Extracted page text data

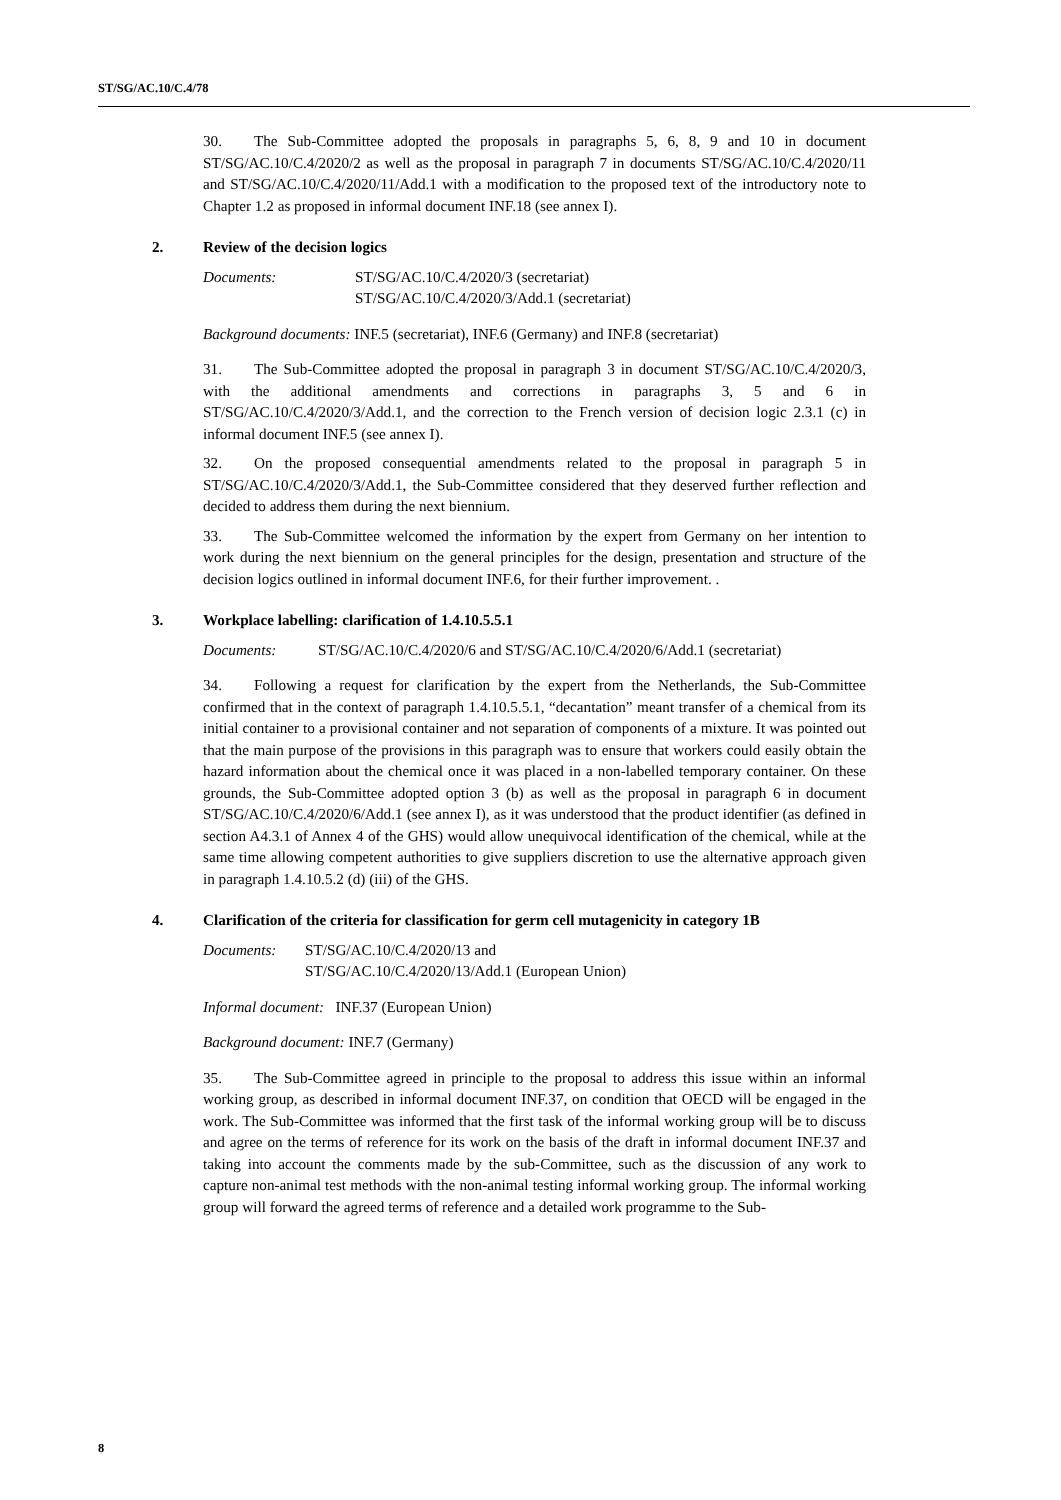ST/SG/AC.10/C.4/78
30. The Sub-Committee adopted the proposals in paragraphs 5, 6, 8, 9 and 10 in document ST/SG/AC.10/C.4/2020/2 as well as the proposal in paragraph 7 in documents ST/SG/AC.10/C.4/2020/11 and ST/SG/AC.10/C.4/2020/11/Add.1 with a modification to the proposed text of the introductory note to Chapter 1.2 as proposed in informal document INF.18 (see annex I).
2. Review of the decision logics
Documents: ST/SG/AC.10/C.4/2020/3 (secretariat)
ST/SG/AC.10/C.4/2020/3/Add.1 (secretariat)
Background documents: INF.5 (secretariat), INF.6 (Germany) and INF.8 (secretariat)
31. The Sub-Committee adopted the proposal in paragraph 3 in document ST/SG/AC.10/C.4/2020/3, with the additional amendments and corrections in paragraphs 3, 5 and 6 in ST/SG/AC.10/C.4/2020/3/Add.1, and the correction to the French version of decision logic 2.3.1 (c) in informal document INF.5 (see annex I).
32. On the proposed consequential amendments related to the proposal in paragraph 5 in ST/SG/AC.10/C.4/2020/3/Add.1, the Sub-Committee considered that they deserved further reflection and decided to address them during the next biennium.
33. The Sub-Committee welcomed the information by the expert from Germany on her intention to work during the next biennium on the general principles for the design, presentation and structure of the decision logics outlined in informal document INF.6, for their further improvement. .
3. Workplace labelling: clarification of 1.4.10.5.5.1
Documents: ST/SG/AC.10/C.4/2020/6 and ST/SG/AC.10/C.4/2020/6/Add.1 (secretariat)
34. Following a request for clarification by the expert from the Netherlands, the Sub-Committee confirmed that in the context of paragraph 1.4.10.5.5.1, “decantation” meant transfer of a chemical from its initial container to a provisional container and not separation of components of a mixture. It was pointed out that the main purpose of the provisions in this paragraph was to ensure that workers could easily obtain the hazard information about the chemical once it was placed in a non-labelled temporary container. On these grounds, the Sub-Committee adopted option 3 (b) as well as the proposal in paragraph 6 in document ST/SG/AC.10/C.4/2020/6/Add.1 (see annex I), as it was understood that the product identifier (as defined in section A4.3.1 of Annex 4 of the GHS) would allow unequivocal identification of the chemical, while at the same time allowing competent authorities to give suppliers discretion to use the alternative approach given in paragraph 1.4.10.5.2 (d) (iii) of the GHS.
4. Clarification of the criteria for classification for germ cell mutagenicity in category 1B
Documents: ST/SG/AC.10/C.4/2020/13 and
ST/SG/AC.10/C.4/2020/13/Add.1 (European Union)
Informal document: INF.37 (European Union)
Background document: INF.7 (Germany)
35. The Sub-Committee agreed in principle to the proposal to address this issue within an informal working group, as described in informal document INF.37, on condition that OECD will be engaged in the work. The Sub-Committee was informed that the first task of the informal working group will be to discuss and agree on the terms of reference for its work on the basis of the draft in informal document INF.37 and taking into account the comments made by the sub-Committee, such as the discussion of any work to capture non-animal test methods with the non-animal testing informal working group. The informal working group will forward the agreed terms of reference and a detailed work programme to the Sub-
8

WHAT YOU ARE ASKED TO DO
Your copy should match the records above exactly, apart from the pictures, which stay out.

SOLUTION FOR THIS PROBLEM
ST/SG/AC.10/C.4/78
30. The Sub-Committee adopted the proposals in paragraphs 5, 6, 8, 9 and 10 in document ST/SG/AC.10/C.4/2020/2 as well as the proposal in paragraph 7 in documents ST/SG/AC.10/C.4/2020/11 and ST/SG/AC.10/C.4/2020/11/Add.1 with a modification to the proposed text of the introductory note to Chapter 1.2 as proposed in informal document INF.18 (see annex I).
2. Review of the decision logics
Documents: ST/SG/AC.10/C.4/2020/3 (secretariat)
ST/SG/AC.10/C.4/2020/3/Add.1 (secretariat)
Background documents: INF.5 (secretariat), INF.6 (Germany) and INF.8 (secretariat)
31. The Sub-Committee adopted the proposal in paragraph 3 in document ST/SG/AC.10/C.4/2020/3, with the additional amendments and corrections in paragraphs 3, 5 and 6 in ST/SG/AC.10/C.4/2020/3/Add.1, and the correction to the French version of decision logic 2.3.1 (c) in informal document INF.5 (see annex I).
32. On the proposed consequential amendments related to the proposal in paragraph 5 in ST/SG/AC.10/C.4/2020/3/Add.1, the Sub-Committee considered that they deserved further reflection and decided to address them during the next biennium.
33. The Sub-Committee welcomed the information by the expert from Germany on her intention to work during the next biennium on the general principles for the design, presentation and structure of the decision logics outlined in informal document INF.6, for their further improvement. .
3. Workplace labelling: clarification of 1.4.10.5.5.1
Documents: ST/SG/AC.10/C.4/2020/6 and ST/SG/AC.10/C.4/2020/6/Add.1 (secretariat)
34. Following a request for clarification by the expert from the Netherlands, the Sub-Committee confirmed that in the context of paragraph 1.4.10.5.5.1, “decantation” meant transfer of a chemical from its initial container to a provisional container and not separation of components of a mixture. It was pointed out that the main purpose of the provisions in this paragraph was to ensure that workers could easily obtain the hazard information about the chemical once it was placed in a non-labelled temporary container. On these grounds, the Sub-Committee adopted option 3 (b) as well as the proposal in paragraph 6 in document ST/SG/AC.10/C.4/2020/6/Add.1 (see annex I), as it was understood that the product identifier (as defined in section A4.3.1 of Annex 4 of the GHS) would allow unequivocal identification of the chemical, while at the same time allowing competent authorities to give suppliers discretion to use the alternative approach given in paragraph 1.4.10.5.2 (d) (iii) of the GHS.
4. Clarification of the criteria for classification for germ cell mutagenicity in category 1B
Documents: ST/SG/AC.10/C.4/2020/13 and
ST/SG/AC.10/C.4/2020/13/Add.1 (European Union)
Informal document: INF.37 (European Union)
Background document: INF.7 (Germany)
35. The Sub-Committee agreed in principle to the proposal to address this issue within an informal working group, as described in informal document INF.37, on condition that OECD will be engaged in the work. The Sub-Committee was informed that the first task of the informal working group will be to discuss and agree on the terms of reference for its work on the basis of the draft in informal document INF.37 and taking into account the comments made by the sub-Committee, such as the discussion of any work to capture non-animal test methods with the non-animal testing informal working group. The informal working group will forward the agreed terms of reference and a detailed work programme to the Sub-
8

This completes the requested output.